◆ TASK STATEMENT ◆
Examine the entries and show every line in which the word "Gold" is found.

◆ RECORDS SUPPLIED ◆
......
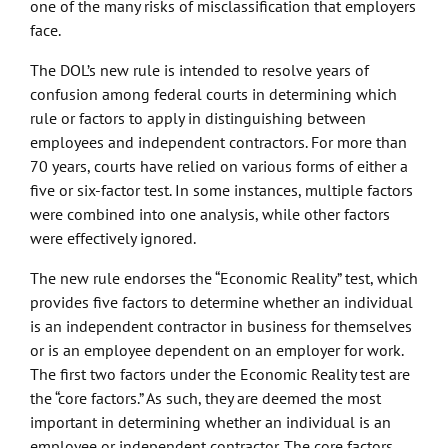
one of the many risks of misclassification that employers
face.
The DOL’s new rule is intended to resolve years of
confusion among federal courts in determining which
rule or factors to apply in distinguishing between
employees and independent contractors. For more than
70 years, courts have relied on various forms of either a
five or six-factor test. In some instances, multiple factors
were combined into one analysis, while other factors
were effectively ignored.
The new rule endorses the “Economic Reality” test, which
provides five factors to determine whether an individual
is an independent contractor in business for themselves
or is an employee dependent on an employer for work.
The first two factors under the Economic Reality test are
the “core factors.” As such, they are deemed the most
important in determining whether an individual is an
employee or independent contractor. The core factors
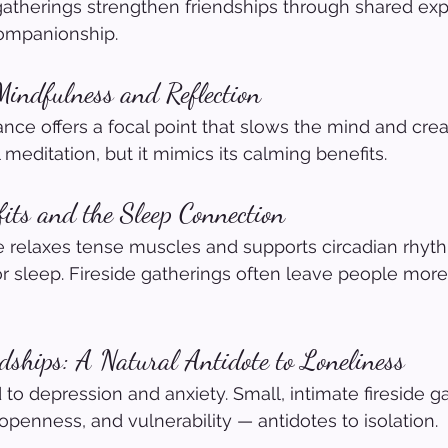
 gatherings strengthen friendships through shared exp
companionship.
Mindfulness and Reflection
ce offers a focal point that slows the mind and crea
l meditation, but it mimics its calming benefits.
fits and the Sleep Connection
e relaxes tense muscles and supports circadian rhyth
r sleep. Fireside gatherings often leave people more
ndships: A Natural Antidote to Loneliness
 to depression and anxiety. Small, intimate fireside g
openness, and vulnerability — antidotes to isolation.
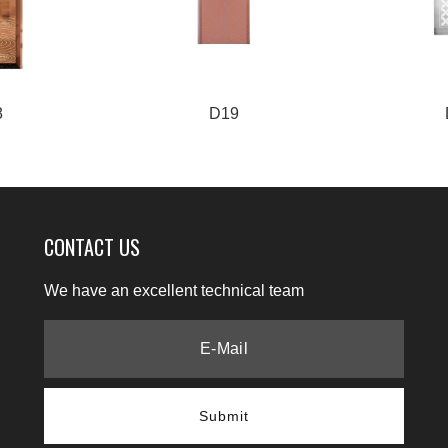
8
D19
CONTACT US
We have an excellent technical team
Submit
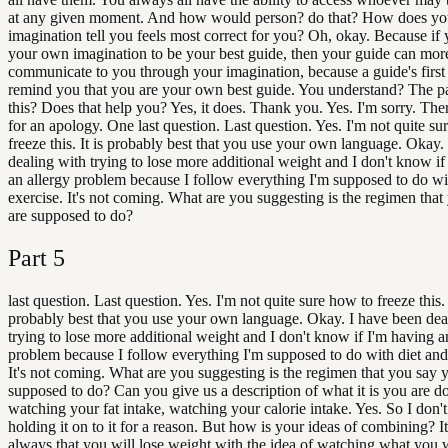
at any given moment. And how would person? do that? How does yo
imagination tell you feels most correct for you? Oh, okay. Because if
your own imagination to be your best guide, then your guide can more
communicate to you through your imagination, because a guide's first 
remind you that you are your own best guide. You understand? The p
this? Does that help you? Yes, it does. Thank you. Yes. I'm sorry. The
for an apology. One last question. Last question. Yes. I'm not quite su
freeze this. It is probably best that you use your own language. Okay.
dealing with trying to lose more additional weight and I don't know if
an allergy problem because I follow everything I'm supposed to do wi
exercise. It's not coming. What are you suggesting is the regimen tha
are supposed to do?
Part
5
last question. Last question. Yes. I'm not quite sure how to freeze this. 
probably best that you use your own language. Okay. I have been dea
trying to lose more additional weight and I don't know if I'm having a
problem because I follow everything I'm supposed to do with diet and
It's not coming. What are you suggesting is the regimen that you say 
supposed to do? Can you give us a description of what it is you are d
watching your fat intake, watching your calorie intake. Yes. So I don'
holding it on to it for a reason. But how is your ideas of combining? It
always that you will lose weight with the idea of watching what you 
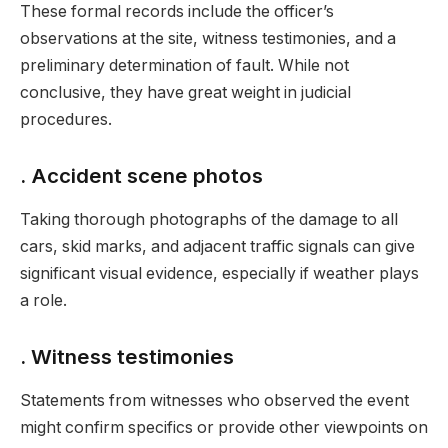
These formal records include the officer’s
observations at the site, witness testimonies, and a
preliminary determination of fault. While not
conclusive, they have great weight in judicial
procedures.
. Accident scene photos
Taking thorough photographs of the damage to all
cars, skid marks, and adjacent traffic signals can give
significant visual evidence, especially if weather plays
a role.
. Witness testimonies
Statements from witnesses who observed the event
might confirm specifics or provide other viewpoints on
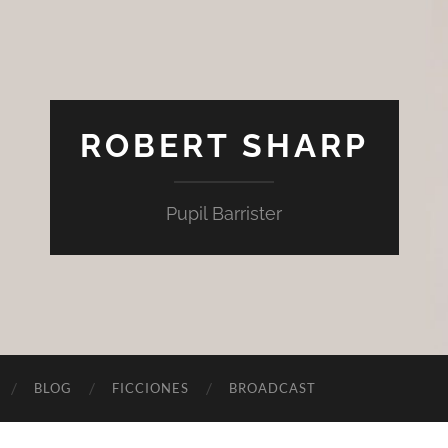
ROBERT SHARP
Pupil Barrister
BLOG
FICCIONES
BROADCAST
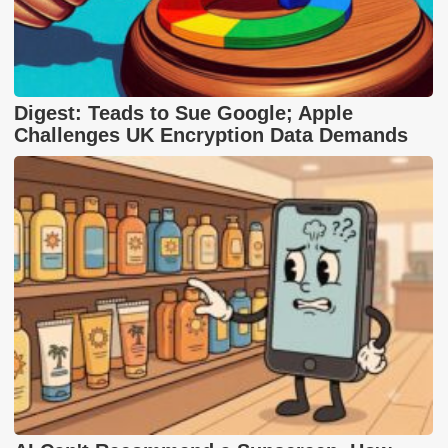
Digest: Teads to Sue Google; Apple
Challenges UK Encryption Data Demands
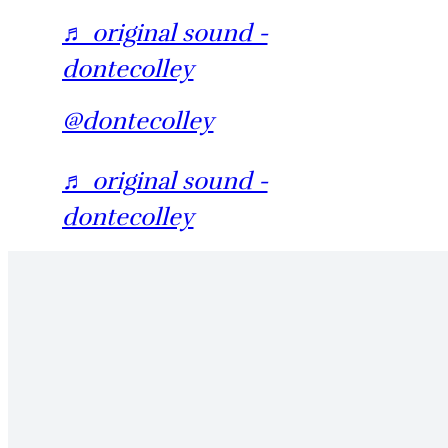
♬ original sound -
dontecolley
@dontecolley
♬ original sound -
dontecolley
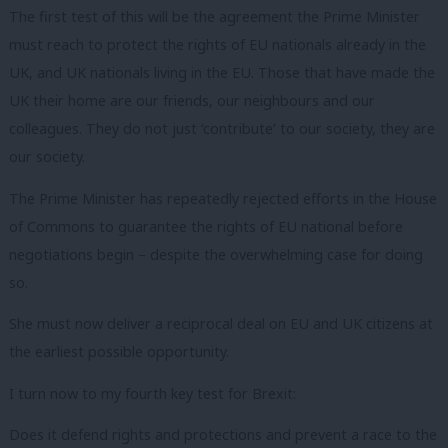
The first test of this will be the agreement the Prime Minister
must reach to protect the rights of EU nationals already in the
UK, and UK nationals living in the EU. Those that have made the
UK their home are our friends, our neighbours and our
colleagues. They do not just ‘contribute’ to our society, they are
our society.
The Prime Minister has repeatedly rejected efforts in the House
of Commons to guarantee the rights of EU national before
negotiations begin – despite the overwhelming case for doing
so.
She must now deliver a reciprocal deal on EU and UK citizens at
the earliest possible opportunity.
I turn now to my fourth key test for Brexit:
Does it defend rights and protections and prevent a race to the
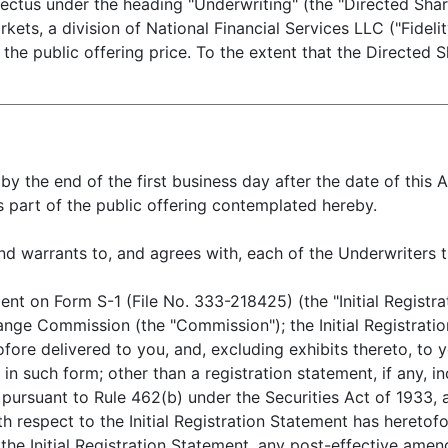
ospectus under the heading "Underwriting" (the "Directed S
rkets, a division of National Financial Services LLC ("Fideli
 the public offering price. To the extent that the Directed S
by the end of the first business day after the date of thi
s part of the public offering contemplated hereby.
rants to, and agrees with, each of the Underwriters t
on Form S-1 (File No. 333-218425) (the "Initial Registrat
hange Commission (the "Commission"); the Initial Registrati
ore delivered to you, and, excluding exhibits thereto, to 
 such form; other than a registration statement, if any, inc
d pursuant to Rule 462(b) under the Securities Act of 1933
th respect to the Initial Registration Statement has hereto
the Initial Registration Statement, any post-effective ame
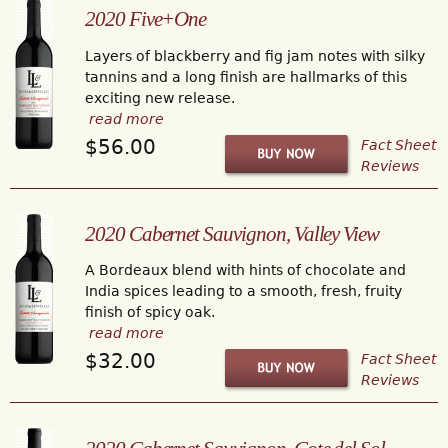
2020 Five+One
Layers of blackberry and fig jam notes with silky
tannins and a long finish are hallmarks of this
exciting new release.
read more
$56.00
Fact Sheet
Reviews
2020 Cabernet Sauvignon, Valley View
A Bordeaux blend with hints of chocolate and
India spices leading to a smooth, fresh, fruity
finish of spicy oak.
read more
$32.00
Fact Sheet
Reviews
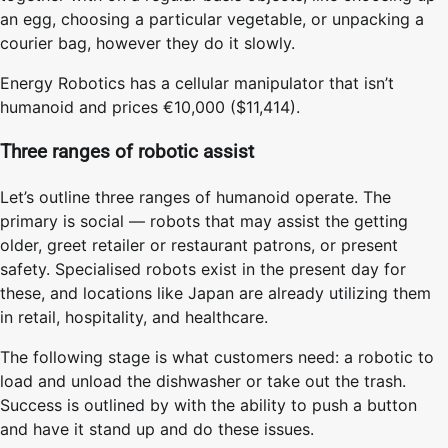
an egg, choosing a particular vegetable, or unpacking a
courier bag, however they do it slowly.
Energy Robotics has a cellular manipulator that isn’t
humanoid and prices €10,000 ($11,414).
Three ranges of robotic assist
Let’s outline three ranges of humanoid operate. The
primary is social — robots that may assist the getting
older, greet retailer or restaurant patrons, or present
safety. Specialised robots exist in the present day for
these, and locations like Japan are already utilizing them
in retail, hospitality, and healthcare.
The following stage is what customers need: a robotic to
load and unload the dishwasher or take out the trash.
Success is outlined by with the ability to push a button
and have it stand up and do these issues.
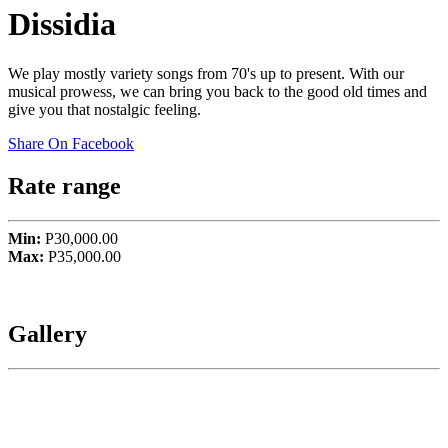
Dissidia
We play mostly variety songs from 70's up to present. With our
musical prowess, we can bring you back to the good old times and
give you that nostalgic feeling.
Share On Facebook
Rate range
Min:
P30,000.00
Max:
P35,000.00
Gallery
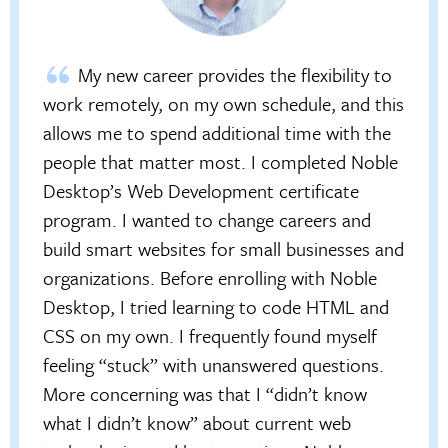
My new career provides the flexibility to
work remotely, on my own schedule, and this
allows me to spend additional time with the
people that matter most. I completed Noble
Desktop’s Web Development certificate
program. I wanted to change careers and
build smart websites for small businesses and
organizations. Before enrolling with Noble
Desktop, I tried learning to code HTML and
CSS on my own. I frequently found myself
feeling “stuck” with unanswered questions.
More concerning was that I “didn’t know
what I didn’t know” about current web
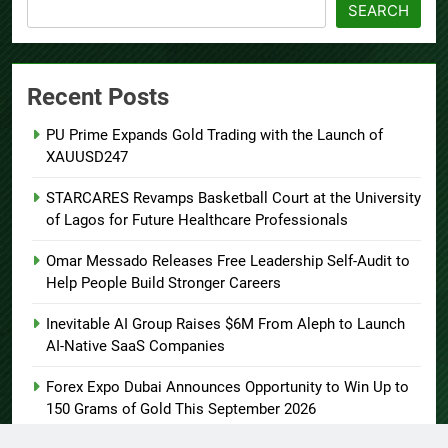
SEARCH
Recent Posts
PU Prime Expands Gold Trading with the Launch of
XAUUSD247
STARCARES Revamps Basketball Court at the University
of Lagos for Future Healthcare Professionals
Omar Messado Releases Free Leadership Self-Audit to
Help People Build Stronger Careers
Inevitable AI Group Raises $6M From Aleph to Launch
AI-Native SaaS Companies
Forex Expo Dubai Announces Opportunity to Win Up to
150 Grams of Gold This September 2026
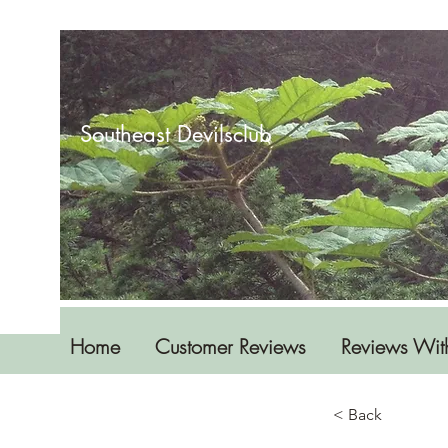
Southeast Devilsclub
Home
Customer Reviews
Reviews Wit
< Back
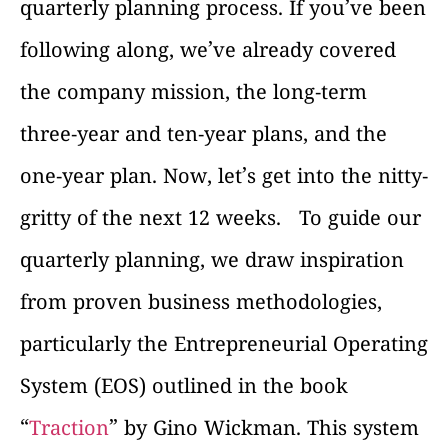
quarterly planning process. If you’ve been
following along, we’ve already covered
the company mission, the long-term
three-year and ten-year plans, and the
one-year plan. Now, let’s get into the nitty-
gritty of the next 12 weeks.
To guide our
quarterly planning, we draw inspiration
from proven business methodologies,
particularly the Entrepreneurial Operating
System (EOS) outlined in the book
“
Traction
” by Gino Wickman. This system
......
◆ FINISHED TASK ◆
PU Prime Expands Gold Trading with the Launch of
150 Grams of Gold This September 2026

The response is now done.